While read line, awk $line with multiple delimiter

2019-02-19 04:22发布

问题:

I am trying a small variation of this, except I telling awk that the delimiter of the file to be split based on the 5th field can either be a colon ":" or a tab \t. I do the awk -F '[:\t]' part alone, it does indeed print the right $5 field.

However, when I try to incorporate this into the bigger command, it returns the following error:

                                                             print > f
awk: cmd. line:9:                                            ^ syntax error

This is the code:

awk -F '[:\t]' '    # read the list of numbers in Tile_Number_List
    FNR == NR {
        num[$1]
        next
    }

    # process each line of the .BAM file
    # any lines with an "unknown" $5 will be ignored
    $5 in num {
        f = "Alignments_" $5 ".sam"        print > f
    } ' Tile_Number_List.txt little.sam

Why won't it work with the -F option?

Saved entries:
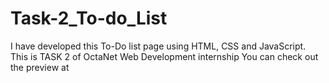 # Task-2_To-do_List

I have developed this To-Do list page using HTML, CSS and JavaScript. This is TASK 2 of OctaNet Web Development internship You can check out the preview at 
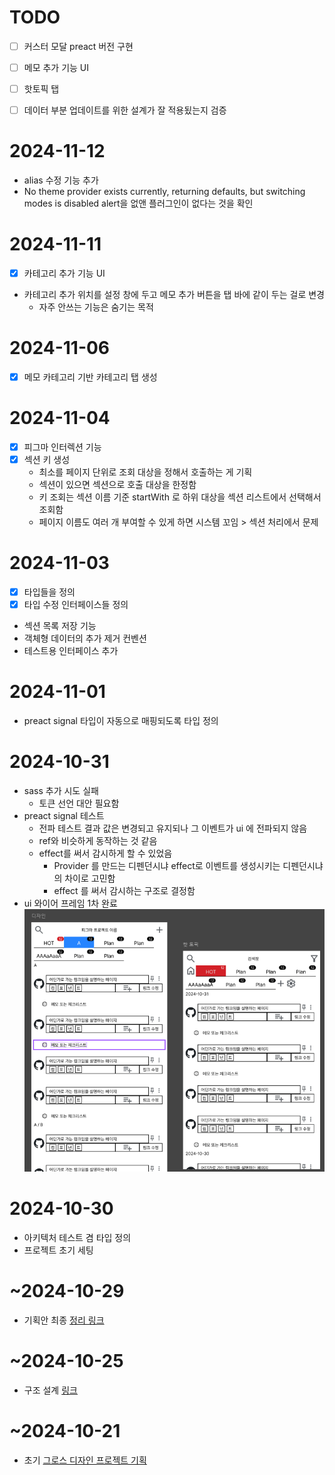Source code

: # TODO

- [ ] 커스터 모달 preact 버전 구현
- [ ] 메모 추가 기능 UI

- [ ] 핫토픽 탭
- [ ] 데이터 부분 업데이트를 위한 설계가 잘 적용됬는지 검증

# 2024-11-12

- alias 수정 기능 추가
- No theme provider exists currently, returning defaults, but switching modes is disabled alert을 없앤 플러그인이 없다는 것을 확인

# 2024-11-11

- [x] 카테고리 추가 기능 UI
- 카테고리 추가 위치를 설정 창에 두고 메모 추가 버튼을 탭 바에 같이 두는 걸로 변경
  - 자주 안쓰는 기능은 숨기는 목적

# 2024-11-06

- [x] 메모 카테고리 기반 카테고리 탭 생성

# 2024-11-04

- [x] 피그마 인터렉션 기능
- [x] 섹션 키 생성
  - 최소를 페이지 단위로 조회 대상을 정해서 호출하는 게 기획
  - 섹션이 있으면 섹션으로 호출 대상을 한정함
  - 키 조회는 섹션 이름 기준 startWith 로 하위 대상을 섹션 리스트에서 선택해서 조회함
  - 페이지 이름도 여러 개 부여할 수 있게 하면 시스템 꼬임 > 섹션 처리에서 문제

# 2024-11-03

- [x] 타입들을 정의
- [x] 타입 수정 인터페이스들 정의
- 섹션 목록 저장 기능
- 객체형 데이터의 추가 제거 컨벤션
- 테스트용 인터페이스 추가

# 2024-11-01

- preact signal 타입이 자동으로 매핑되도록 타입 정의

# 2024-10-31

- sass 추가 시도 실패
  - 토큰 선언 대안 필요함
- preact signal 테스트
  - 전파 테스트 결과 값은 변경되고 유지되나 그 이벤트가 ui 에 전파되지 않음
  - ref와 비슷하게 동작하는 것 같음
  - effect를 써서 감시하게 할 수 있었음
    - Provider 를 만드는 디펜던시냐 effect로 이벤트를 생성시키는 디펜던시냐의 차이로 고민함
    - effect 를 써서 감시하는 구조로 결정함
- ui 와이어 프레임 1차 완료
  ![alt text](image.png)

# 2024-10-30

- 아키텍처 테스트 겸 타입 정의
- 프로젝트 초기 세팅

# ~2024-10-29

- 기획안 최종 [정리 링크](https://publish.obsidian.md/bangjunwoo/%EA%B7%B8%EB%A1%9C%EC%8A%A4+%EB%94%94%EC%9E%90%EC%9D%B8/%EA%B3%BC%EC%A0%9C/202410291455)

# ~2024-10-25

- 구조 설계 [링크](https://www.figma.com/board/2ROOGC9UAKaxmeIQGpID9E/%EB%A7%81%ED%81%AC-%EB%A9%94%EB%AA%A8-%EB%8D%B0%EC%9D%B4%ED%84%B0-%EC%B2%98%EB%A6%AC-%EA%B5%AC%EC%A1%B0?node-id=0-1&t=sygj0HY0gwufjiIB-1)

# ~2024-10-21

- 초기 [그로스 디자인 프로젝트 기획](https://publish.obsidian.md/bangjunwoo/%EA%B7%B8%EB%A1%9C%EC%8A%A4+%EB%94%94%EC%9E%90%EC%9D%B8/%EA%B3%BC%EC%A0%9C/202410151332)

* [Requirement 1]
In the awk forum thread, which two characters does the poster want awk to accept as the field delimiter?
* [Requirement 2]
Retype the rows from their first line through the line containing "# 2024-11-04", with the pictures left out.
The forum thread and the rows have no connection to each other.

* [Task result 1]
A colon ":" or a tab "\t".

* [Task result 2]
 # Task-2_To-do_List

I have developed this To-Do list page using HTML, CSS and JavaScript. This is TASK 2 of OctaNet Web Development internship You can check out the preview at 
Source code

: # TODO

- [ ] 커스터 모달 preact 버전 구현
- [ ] 메모 추가 기능 UI

- [ ] 핫토픽 탭
- [ ] 데이터 부분 업데이트를 위한 설계가 잘 적용됬는지 검증

# 2024-11-12

- alias 수정 기능 추가
- No theme provider exists currently, returning defaults, but switching modes is disabled alert을 없앤 플러그인이 없다는 것을 확인

# 2024-11-11

- [x] 카테고리 추가 기능 UI
- 카테고리 추가 위치를 설정 창에 두고 메모 추가 버튼을 탭 바에 같이 두는 걸로 변경
  - 자주 안쓰는 기능은 숨기는 목적

# 2024-11-06

- [x] 메모 카테고리 기반 카테고리 탭 생성

# 2024-11-04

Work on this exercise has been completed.